CPV opponents joined a “Cuomo: Walk the Talk” rally in Albany on April 23, which included civil disobedience actions at the capitol. Photo courtesy Protect Orange County via Facebook

There are signs that things are moving that way. Despite the governor’s much ballyhooed program to move the state to 50% clean renewable energy by 2030, the decades-long life span of the fossil-fuel Valley Energy Center (and another, even larger, fracked gas plant—Cricket Valley Energy Center—under construction in Dover, N.Y.) belie Cuomo’s climate-friendly talk. Dozens of organizations, including Riverkeeper, are starting to call on Governor Cuomo to “walk the talk” and forego fossil fuel projects in favor of the clean energy he talks so much about.

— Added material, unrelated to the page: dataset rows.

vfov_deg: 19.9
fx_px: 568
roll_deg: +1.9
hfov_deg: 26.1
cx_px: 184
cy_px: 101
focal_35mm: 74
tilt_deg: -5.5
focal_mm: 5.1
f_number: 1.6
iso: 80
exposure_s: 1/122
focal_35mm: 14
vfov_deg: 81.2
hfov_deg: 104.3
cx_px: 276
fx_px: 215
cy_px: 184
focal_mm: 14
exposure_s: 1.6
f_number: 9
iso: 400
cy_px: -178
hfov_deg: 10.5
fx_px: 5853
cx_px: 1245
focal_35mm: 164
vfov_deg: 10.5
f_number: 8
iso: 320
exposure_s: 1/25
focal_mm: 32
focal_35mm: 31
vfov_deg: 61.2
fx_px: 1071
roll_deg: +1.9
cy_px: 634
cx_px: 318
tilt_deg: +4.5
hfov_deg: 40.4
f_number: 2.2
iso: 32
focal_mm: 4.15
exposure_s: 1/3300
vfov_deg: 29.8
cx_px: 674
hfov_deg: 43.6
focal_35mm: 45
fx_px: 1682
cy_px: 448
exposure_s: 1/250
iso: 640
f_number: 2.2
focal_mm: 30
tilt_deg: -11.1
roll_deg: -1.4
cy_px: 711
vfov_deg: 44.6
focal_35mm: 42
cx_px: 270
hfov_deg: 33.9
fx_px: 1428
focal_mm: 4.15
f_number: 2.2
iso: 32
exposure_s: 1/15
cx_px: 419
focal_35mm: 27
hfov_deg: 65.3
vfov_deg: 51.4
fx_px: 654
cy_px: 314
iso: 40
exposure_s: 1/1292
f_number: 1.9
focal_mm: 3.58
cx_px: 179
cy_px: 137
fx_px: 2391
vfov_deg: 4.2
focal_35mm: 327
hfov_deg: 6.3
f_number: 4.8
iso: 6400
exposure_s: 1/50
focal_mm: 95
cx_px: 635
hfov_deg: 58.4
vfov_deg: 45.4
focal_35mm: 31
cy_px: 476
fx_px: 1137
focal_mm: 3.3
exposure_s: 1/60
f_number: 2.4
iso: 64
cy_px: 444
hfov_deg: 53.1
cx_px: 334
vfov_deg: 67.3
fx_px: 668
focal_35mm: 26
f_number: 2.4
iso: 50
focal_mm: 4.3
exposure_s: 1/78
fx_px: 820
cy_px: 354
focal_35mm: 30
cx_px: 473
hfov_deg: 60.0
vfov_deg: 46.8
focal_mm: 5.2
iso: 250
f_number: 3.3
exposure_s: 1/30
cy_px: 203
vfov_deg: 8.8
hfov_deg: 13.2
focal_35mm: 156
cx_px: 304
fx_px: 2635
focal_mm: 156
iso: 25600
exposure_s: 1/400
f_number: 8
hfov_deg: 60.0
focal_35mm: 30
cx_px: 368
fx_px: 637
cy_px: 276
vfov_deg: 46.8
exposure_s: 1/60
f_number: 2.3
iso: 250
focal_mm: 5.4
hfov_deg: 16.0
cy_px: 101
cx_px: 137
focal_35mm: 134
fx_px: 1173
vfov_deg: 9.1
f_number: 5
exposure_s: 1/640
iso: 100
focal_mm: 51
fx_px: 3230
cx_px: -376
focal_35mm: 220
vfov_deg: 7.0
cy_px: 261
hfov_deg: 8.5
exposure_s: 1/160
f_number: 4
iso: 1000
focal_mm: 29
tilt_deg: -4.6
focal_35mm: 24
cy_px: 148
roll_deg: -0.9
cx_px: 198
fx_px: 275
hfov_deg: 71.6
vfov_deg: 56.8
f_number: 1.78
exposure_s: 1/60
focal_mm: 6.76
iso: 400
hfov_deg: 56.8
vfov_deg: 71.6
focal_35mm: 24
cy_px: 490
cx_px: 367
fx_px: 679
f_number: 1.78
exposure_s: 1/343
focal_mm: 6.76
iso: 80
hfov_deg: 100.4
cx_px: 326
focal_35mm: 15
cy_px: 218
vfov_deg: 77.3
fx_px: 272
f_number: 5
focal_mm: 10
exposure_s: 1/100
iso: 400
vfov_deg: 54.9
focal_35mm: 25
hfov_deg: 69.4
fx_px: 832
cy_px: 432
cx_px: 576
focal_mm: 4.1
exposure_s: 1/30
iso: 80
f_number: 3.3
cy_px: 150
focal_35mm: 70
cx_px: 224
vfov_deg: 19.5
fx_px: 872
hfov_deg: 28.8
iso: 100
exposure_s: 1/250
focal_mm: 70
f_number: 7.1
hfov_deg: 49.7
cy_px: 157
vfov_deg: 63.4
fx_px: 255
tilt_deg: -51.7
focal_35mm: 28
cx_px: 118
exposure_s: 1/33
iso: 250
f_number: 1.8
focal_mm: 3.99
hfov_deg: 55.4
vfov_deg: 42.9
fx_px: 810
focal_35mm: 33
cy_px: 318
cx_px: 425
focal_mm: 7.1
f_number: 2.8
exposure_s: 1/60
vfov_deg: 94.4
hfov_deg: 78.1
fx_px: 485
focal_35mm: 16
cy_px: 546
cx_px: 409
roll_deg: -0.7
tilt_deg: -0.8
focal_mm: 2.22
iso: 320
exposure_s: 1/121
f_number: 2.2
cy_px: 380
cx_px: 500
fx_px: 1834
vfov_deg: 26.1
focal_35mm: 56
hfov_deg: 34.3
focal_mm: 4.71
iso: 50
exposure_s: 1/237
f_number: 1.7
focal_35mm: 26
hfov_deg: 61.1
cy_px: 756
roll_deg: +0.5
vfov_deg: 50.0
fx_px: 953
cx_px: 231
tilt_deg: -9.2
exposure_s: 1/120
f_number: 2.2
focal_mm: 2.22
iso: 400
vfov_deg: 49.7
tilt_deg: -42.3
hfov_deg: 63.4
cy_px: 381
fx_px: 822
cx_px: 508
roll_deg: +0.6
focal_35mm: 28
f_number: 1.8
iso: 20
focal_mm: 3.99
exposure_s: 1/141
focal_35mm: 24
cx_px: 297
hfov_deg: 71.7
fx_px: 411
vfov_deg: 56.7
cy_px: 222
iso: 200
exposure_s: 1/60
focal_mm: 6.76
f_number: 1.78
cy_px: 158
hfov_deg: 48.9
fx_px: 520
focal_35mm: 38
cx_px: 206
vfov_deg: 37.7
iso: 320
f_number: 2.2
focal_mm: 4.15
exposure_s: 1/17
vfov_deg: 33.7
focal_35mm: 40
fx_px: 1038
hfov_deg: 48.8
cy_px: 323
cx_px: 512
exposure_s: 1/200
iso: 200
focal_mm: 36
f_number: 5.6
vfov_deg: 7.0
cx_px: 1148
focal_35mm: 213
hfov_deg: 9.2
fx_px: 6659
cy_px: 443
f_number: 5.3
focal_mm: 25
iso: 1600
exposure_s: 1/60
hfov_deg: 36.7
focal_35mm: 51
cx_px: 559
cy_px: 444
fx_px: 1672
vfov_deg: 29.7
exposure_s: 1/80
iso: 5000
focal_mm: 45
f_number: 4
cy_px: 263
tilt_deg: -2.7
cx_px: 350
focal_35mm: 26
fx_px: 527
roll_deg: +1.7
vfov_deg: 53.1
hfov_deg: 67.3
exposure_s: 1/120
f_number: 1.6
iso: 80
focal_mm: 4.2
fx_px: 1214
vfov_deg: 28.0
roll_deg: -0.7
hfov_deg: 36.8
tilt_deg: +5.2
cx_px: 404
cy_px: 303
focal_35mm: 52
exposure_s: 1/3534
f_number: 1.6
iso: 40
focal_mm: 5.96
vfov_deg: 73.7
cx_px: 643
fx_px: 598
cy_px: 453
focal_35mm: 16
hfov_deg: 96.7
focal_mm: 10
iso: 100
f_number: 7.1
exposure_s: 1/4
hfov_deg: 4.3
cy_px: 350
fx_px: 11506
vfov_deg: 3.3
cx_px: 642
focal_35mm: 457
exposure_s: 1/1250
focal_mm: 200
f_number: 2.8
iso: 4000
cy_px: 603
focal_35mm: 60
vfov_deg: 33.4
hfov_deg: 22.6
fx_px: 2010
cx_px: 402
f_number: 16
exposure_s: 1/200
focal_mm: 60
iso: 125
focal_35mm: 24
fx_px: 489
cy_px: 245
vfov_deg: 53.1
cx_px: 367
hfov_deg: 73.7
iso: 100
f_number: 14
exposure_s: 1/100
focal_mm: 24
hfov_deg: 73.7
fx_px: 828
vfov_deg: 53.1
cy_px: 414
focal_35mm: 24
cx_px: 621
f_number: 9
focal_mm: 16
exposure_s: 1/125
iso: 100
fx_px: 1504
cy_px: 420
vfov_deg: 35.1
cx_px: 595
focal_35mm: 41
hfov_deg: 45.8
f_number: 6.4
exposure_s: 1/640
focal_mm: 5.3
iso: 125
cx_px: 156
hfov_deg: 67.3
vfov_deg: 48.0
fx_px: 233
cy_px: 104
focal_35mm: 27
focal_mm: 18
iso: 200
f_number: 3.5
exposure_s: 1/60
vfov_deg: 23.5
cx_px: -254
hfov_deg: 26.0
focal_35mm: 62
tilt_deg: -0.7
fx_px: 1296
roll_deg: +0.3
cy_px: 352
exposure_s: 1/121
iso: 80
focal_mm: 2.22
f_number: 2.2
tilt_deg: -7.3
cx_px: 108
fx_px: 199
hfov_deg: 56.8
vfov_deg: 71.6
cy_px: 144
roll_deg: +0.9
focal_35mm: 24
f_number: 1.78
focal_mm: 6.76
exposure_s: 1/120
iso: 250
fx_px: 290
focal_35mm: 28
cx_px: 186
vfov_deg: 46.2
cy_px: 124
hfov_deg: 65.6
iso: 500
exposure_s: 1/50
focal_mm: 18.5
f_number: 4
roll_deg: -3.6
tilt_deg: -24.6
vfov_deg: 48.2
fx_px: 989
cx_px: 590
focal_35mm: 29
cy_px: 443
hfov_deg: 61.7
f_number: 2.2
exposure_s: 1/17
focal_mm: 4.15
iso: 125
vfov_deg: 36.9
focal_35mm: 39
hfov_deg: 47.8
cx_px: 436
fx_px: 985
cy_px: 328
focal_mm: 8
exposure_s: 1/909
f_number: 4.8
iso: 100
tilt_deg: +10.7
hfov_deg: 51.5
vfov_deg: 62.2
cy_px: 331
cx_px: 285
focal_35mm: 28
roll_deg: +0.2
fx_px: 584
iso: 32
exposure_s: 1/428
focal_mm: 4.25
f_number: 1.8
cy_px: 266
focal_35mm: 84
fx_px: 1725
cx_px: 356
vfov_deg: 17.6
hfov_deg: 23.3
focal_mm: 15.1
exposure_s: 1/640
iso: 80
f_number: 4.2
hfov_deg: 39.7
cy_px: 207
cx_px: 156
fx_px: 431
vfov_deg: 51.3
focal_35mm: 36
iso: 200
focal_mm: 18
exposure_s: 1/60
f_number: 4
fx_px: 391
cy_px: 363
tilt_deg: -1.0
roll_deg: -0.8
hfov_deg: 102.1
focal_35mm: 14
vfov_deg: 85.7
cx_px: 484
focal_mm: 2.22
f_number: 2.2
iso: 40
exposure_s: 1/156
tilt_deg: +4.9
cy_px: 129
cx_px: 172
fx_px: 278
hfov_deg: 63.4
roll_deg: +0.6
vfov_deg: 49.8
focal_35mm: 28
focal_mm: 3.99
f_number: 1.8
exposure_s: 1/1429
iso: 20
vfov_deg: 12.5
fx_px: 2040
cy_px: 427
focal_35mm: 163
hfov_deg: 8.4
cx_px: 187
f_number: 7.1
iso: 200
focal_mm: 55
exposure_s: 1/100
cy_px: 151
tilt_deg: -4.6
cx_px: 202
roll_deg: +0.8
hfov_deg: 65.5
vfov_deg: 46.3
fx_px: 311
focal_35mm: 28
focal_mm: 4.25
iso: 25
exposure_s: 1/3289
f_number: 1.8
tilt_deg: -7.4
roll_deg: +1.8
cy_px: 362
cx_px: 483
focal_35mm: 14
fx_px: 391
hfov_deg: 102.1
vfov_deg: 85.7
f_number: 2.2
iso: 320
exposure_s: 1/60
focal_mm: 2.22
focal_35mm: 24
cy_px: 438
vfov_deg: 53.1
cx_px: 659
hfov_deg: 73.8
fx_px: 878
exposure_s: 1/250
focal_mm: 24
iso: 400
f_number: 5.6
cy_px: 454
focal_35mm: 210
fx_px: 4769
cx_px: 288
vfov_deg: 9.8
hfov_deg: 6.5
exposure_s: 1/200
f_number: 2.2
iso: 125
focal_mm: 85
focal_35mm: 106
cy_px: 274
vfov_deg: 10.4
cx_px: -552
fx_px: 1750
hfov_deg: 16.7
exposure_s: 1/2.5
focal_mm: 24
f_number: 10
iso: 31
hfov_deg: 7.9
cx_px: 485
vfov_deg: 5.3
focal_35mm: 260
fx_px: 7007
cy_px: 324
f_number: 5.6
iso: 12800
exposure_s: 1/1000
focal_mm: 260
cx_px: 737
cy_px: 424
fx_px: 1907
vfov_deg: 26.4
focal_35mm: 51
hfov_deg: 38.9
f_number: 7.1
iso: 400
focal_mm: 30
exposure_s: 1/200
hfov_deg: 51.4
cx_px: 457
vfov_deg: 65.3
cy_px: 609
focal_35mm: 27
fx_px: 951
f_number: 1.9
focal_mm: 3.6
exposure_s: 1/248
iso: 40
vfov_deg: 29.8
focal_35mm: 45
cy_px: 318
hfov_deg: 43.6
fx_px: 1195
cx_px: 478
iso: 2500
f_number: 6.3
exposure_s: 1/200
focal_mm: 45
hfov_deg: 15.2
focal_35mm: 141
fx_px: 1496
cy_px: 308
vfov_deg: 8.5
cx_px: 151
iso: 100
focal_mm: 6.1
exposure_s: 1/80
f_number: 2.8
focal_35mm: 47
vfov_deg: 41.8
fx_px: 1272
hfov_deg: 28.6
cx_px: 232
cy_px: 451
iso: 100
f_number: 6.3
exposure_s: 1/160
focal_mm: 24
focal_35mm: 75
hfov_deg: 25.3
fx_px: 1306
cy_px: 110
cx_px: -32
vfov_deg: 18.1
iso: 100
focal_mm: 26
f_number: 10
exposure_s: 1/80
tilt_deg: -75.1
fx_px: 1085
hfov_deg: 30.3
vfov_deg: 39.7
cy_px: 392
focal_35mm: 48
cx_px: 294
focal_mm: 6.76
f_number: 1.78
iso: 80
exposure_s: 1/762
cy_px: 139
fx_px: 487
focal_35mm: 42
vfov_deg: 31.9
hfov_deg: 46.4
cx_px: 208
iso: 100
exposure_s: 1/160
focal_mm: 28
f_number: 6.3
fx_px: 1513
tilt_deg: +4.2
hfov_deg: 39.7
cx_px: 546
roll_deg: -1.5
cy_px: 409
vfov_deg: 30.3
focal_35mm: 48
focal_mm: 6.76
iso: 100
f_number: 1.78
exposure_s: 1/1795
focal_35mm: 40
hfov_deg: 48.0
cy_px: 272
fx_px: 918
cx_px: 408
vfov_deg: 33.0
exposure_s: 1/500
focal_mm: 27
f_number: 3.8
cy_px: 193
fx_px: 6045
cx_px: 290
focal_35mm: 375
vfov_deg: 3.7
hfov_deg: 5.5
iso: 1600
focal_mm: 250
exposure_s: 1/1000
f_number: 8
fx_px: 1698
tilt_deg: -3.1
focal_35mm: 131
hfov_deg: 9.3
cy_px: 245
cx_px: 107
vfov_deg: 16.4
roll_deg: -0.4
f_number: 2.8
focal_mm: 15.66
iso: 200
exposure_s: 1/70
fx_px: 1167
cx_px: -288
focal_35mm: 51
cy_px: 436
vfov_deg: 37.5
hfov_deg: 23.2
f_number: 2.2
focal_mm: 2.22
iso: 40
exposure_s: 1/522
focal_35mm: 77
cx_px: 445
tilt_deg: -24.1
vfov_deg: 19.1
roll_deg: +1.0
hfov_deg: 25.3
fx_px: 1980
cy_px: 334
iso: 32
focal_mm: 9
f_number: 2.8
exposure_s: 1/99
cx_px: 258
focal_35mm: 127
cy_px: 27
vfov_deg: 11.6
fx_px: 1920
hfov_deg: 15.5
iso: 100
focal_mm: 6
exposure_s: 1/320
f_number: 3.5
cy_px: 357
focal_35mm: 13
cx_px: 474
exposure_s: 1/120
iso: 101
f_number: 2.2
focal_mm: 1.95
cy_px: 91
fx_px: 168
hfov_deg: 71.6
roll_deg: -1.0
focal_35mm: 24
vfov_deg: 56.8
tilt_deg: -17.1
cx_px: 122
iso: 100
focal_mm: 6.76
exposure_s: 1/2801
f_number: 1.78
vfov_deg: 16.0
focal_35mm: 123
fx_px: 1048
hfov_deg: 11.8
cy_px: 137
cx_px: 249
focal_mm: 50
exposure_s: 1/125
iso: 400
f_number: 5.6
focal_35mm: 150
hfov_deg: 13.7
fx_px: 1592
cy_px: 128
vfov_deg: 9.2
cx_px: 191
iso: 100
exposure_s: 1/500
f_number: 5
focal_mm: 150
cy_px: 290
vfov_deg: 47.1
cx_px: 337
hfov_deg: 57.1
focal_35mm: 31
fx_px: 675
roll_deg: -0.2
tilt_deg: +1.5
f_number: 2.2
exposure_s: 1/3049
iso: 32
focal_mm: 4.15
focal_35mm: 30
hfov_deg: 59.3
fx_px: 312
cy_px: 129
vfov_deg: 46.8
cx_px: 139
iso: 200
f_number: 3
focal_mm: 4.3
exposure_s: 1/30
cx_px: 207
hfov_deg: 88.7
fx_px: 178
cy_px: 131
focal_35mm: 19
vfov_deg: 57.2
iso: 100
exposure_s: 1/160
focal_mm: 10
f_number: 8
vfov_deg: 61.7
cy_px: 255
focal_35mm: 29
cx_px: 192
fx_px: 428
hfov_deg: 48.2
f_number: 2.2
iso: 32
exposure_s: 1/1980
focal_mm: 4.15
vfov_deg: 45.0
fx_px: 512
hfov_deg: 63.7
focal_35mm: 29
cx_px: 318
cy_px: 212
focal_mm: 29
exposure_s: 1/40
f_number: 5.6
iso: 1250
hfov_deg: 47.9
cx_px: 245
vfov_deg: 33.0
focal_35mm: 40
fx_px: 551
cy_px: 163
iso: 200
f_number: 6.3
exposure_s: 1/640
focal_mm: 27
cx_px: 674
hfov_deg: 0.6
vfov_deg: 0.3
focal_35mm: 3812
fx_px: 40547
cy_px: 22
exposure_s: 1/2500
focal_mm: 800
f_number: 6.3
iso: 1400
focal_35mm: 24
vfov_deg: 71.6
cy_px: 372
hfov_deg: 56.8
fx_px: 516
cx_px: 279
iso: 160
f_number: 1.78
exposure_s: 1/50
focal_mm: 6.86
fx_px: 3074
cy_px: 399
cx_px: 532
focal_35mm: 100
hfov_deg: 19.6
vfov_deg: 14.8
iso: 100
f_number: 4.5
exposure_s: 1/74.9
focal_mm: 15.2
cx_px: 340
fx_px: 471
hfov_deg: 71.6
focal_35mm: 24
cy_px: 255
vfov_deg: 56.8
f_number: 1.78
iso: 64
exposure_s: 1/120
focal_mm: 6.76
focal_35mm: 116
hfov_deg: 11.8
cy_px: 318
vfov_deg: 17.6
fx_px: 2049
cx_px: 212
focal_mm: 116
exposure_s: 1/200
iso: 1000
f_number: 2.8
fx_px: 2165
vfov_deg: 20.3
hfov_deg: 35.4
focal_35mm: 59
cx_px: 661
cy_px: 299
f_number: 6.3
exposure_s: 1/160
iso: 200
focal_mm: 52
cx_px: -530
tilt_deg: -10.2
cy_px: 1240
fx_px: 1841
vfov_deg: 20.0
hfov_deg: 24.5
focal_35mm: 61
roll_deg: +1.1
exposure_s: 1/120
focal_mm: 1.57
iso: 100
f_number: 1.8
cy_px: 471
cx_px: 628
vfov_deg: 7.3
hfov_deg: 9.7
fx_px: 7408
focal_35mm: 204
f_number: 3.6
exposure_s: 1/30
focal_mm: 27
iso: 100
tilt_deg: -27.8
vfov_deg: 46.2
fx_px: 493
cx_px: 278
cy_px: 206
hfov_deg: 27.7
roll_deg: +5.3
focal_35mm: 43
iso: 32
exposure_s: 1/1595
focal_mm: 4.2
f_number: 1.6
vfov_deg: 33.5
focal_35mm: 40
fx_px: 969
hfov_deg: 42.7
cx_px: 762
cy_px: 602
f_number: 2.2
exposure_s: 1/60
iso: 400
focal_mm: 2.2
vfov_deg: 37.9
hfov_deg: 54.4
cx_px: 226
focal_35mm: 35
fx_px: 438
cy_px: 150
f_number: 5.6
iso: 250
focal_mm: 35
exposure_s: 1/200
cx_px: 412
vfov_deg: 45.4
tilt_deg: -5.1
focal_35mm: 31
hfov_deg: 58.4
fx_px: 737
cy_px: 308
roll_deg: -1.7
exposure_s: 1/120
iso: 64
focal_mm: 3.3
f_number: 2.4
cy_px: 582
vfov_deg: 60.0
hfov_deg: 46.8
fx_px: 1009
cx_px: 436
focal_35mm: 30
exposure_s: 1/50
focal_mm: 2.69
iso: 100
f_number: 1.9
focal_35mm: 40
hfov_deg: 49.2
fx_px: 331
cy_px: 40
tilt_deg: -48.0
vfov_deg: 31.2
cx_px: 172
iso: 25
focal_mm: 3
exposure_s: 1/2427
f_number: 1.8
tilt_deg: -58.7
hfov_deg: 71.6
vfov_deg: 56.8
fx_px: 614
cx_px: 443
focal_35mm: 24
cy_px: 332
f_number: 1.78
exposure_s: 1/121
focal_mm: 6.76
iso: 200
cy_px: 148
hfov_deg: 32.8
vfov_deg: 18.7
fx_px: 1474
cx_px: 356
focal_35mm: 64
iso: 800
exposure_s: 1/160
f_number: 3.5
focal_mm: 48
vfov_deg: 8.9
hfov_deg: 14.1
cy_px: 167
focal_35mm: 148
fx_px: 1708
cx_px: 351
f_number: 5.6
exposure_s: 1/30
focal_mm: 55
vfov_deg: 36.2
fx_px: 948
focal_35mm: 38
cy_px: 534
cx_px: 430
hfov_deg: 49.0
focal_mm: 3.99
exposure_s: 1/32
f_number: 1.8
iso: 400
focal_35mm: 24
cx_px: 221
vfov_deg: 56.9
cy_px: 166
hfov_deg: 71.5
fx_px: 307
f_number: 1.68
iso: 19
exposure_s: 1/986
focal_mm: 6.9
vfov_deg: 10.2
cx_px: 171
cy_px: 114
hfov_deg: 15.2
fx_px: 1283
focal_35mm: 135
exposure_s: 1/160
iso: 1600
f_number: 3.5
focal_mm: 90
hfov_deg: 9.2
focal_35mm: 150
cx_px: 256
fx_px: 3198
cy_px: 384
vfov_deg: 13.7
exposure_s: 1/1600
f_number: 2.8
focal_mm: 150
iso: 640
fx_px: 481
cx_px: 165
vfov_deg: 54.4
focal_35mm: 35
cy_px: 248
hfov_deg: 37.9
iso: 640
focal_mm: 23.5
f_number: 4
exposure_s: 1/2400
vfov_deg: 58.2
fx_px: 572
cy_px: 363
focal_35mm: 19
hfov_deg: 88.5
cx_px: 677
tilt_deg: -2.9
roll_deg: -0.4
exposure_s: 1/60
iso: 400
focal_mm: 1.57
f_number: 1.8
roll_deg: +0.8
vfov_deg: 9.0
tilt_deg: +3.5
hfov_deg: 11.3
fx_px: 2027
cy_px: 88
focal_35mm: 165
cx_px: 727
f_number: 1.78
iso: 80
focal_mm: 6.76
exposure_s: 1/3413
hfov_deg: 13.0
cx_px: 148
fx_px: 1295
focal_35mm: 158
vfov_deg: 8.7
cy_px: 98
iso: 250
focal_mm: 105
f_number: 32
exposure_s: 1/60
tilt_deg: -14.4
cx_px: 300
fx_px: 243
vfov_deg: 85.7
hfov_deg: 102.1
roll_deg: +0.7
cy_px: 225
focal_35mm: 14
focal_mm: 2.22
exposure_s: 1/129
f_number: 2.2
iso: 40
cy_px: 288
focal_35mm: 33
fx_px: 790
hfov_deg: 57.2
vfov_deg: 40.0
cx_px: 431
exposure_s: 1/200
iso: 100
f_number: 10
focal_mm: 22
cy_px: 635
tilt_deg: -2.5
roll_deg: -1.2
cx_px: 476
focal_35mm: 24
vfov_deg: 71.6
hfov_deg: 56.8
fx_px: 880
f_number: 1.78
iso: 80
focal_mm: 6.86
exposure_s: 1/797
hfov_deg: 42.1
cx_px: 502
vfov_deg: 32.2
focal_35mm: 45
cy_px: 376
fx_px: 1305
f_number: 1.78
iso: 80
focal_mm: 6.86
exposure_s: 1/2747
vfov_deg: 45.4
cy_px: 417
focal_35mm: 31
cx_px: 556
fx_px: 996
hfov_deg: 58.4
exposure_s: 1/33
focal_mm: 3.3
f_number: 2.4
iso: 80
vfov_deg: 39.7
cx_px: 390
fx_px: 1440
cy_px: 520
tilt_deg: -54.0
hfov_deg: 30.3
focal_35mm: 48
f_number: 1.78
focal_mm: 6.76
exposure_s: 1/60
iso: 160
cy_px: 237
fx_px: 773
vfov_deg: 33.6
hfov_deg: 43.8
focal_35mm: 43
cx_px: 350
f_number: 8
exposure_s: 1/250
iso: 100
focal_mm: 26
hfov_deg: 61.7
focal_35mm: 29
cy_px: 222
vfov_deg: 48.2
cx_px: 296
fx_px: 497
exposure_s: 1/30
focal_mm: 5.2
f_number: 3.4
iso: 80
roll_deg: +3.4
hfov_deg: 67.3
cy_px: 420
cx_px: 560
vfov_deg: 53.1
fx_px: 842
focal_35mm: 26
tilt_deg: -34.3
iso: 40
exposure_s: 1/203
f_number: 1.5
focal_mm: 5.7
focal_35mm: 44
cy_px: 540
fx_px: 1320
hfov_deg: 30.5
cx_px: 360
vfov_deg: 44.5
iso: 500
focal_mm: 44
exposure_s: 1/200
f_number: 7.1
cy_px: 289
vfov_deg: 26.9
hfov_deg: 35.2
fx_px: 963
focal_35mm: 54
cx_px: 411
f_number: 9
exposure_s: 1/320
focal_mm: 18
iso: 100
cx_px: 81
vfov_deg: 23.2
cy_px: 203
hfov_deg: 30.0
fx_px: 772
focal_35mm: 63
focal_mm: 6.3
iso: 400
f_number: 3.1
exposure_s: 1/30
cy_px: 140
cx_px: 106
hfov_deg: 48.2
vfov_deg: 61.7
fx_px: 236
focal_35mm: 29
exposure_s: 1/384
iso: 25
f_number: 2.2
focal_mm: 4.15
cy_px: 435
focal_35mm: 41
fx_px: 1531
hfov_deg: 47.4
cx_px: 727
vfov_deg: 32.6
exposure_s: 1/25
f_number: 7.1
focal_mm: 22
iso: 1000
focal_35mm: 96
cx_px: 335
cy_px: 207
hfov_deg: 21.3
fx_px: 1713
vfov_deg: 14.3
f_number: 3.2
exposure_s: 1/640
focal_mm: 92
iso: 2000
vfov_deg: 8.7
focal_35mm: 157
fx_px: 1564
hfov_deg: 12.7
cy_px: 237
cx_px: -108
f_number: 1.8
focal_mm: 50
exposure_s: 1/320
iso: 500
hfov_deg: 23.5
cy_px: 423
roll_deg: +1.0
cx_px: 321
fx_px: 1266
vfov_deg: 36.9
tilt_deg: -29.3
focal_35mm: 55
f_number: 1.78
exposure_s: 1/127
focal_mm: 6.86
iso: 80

How far to the green side will Cuomo go? Looks like Cynthia Nixon aims to find out.

Although he remains mum on the new fracked-gas infrastructure crisscrossing New York State, Governor Cuomo continues to make frequent climate-friendly announcements about, among other topics, his offshore wind initiatives and, just this week, long-awaited support for a state bill to ban single-use plastic bags.